Kale Cranberry Salad with Lemon Vinaigrette
- 8 ounces curly kale
- 1/2 cup dried cranberries
- 1/2 cup sliced almonds
- 2 tablespoons olive oil
- 1 tablespoon dijon mustard
- 1 tablespoon maple syrup
- 1 tablespoon lemon juice or orange juice
- 1 teaspoon lemon zest or orange zest
- 1/4 teaspoon salt
- 1/8 teaspoon pepper
- Remove ribs from kale by slicing down each side of the rib with a knife. Then, chop kale leaves into bite size pieces and add to a large bowl. Massage kale leaves for one minute - lightly knead and scrunch leaves with clean hands until kale appears slightly darker and more tender. Add cranberries and almonds to kale and set aside.
- In a separate bowl, add olive oil, dijon mustard, maple syrup, lemon juice, lemon zest, salt, and pepper. Whisk to combine, then pour over kale and gently toss until salad is evenly coated.
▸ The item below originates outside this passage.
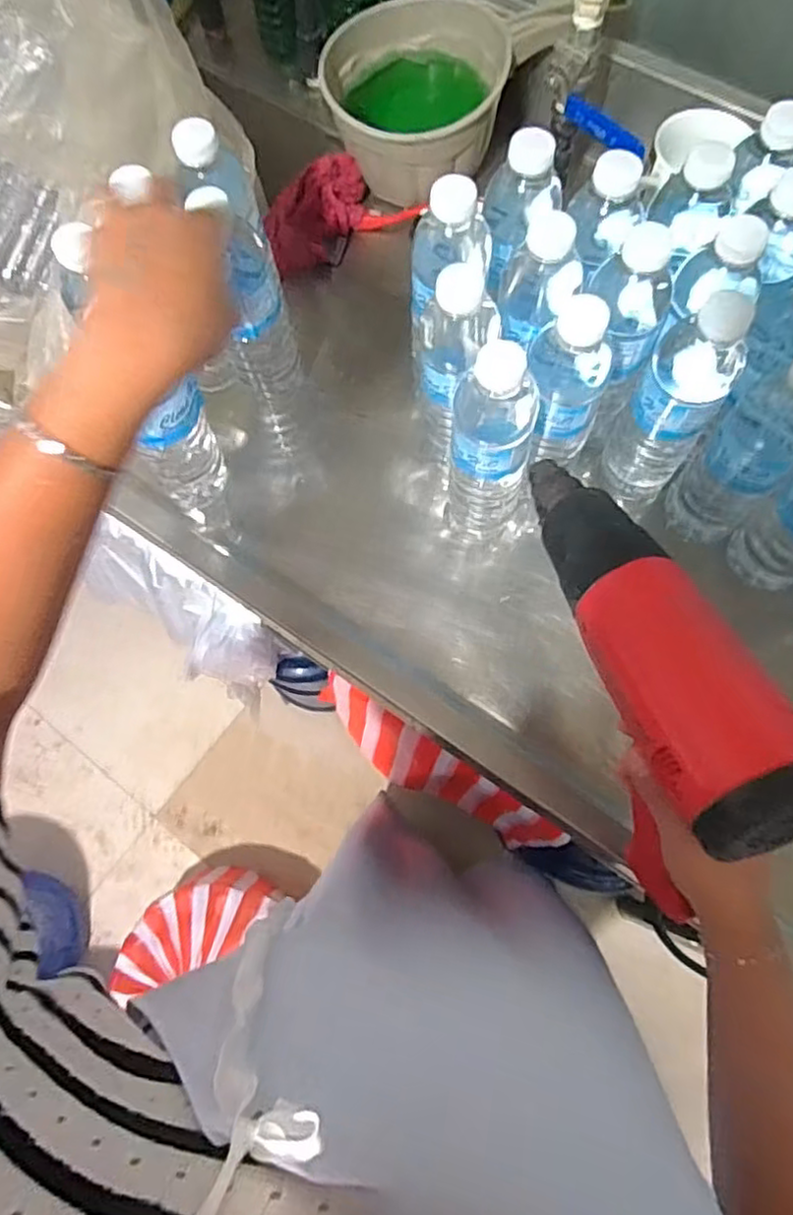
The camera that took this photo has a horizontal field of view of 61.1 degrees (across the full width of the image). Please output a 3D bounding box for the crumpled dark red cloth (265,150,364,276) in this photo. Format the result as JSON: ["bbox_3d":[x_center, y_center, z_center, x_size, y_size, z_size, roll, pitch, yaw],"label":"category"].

Serve immediately.
- This recipe will make six side salads, or four larger lunch-sized salads.
- 8 ounces kale = about one bunch of kale from the grocery store.
- Almonds can be substituted with chopped walnuts or pecans.
- Maple syrup can be substituted with honey or other liquid sweetener. I do not recommend omitting the sweetener, as it balances the tartness of the lemon.
- Salad is best enjoyed the same day, but will keep for two or more days in the refrigerator as a leftover.
- If making ahead, prepare salad and vinaigrette in separate bowls, then toss salad in dressing just before serving.